Wakil Ketua Majelis Tarjih dan Tajdid PP Muhammadiyah Hamim Ilyas mengutip QS. Al Anbiya ayat 107 yang isinya menegaskan tentang Islam sebagai pembawa rahmat bagi semesta alam. Ia juga mengutip QS. An-Nahl ayat 97 yang menerangkan bahwa rahmat bagi semesta alam berarti menciptakan kehidupan yang baik (hayah thayyibah), dengan tiga kriteria berdasarkan QS. Al Baqarah ayat 62: sejahtera, damai, dan bahagia.
“Kriteria hayah thayyibah dalam Al Quran itu meliputi lahum ajruhum ‘inda rabbihim (sejahtera sesejahtera-sejahteranya), wa la khaufun ‘alaihim (damai sedamai-damainya), wa la hum yahzanun (bahagia sebahagai-bahagianya),” tutur dosen Universitas Islam Negeri Sunan Kalijaga ini dalam kajian bersama Jabatan Mufti Negeri Perlis pada Kamis (07/10).

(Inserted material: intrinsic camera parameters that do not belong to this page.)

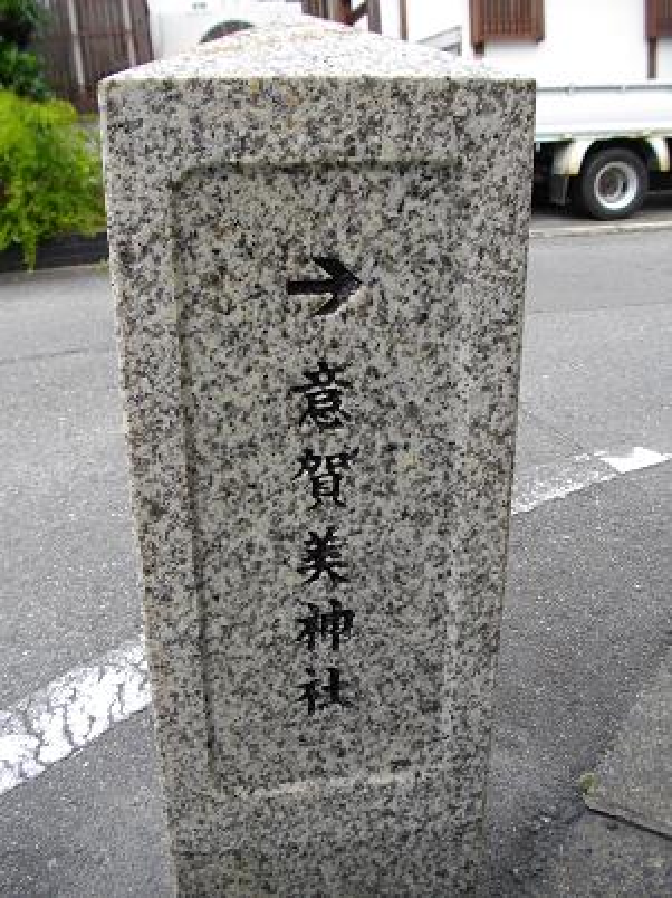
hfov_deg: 44.1
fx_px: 829
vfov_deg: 56.8
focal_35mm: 32
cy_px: 449
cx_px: 336
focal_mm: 5.7
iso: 100
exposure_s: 1/200
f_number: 2.9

Hamim kemudian mengutip QS. Yunus ayat 19 yang isinya tentang persatuan dan perpecahan manusia. Persatuan umat manusia yang dilatari dengan perbedaan asal-usul dan kepentingan justru menunjukkan kualitas kemanusiaan yang diakui dalam Islam. Namun, dorongan syahwat kepentingan maupun pemikiran membuat manusia berbeda-beda bahkan tak jarang melakukan kejahatan sehingga terjadi perpecahan dan konflik di antara mereka.
Menyadari adanya perbedaan, Hamim menegaskan bahwa pluralitas umat manusia merupakan bagian dari sunnatullah. Hal tersebut berdasarkan QS. Al Maidah ayat 48 yang isinya menjelaskan bahwa pluralitas umat manusia menjadi ujian bagi umat Islam untuk menegakan kebenaran. Kebenaran yang dimaksud adalah berlomba-lomba dalam kebaikan, yakni berusaha menciptakan tatanan kehidupan yang sejahtera, damai, dan bahagia.
“Adalah kehendak Allah bahwa bangsa manusia tidak menjadi satu umat pemeluk satu agama. pluralitas umat manusia dalam agama yang dipeluk, kebenaran yang dianut, rezeki yang diperoleh, kebahagiaan dan kesengsaraan, dan kepentingan yang diperjuangkan selalu terjadi,” terang Hamim seraya mengutip QS. Hud ayat 118.
Dalam menciptakan tatanan kehidupan masyarakat yang sejahtera, damai, dan bahagia, Hamim mengutip QS. Al Baqarah ayat 142-148 yang isinya tentang seruan Allah Swt agar menjadi masyarakat tengahan atau moderat (ummatan wasatha). Prinsip-prinsip umat moderat ialah memiliki jiwa yang besar (ghair al-shufaha), menjadi pelaku yang aktif dalam kerja-kerja sosial (syuhada ‘ala al-nas), dan menerapkan prinsip egalitarianisme dalam interaksi sosial yang majemuk (wa likulliw wij-hatun huwa muwalliha), dan menjadi yang terdepan dalam kebaikan (fastabiqu al-khairat).
Sementara itu, untuk mewujudkan misi Islam sebagai pembawa risalah rahmat bagi semesta alam yakni menciptakan kondisi yang sejahtera, damai, dan bahagia dalam level negara, harus membawa kehidupan manusia yang ‘baldatun thayyibatun wa rabbun ghafur, yang arti harfiahnya adalah negeri yang sentosa, adil dan makmur di bawah lindungan Tuhan Yang Maha Pengampun. Dengan kata lain, negara ideal tersebut tidak menganut ideologi yang mendegradasikan kehidupan, membawa petaka bagi lingkungan, dan tidak berdaya dalam mengendalikan kejahatan.
Hamim kemudian menerangkan doktrin akidah Islam rahmatan lilalamin. Menurutnya, akidah yang mesti dianut adalah akidah murni, yakni sebagaimana yang dijelaskan dalam QS. Al Anam ayat 82, keimanan yang tidak bercampur dengan kedzaliman dan kemusyrikan yang menegasikan kehidupan manusia dan lingkungan. Akidah yang tidak sehat hanya akan membawa pada kerusakan (khusrin) dan kehidupan yang buruk (hayah khabitsah): tidak sejahtera, damai, dan bahagia.
“Buah dari akidah yang murni ialah al-amnu atau aman dan damai dalam kehidupan pribadi dan kelompok, selain itu wa hum muhtadun atau menempuh jalan kebenaran yang membebaskan diri dari khusrin atau kerusakan dan kehancuran dengan mengalami hayah khabitsah,” tutur Hamim.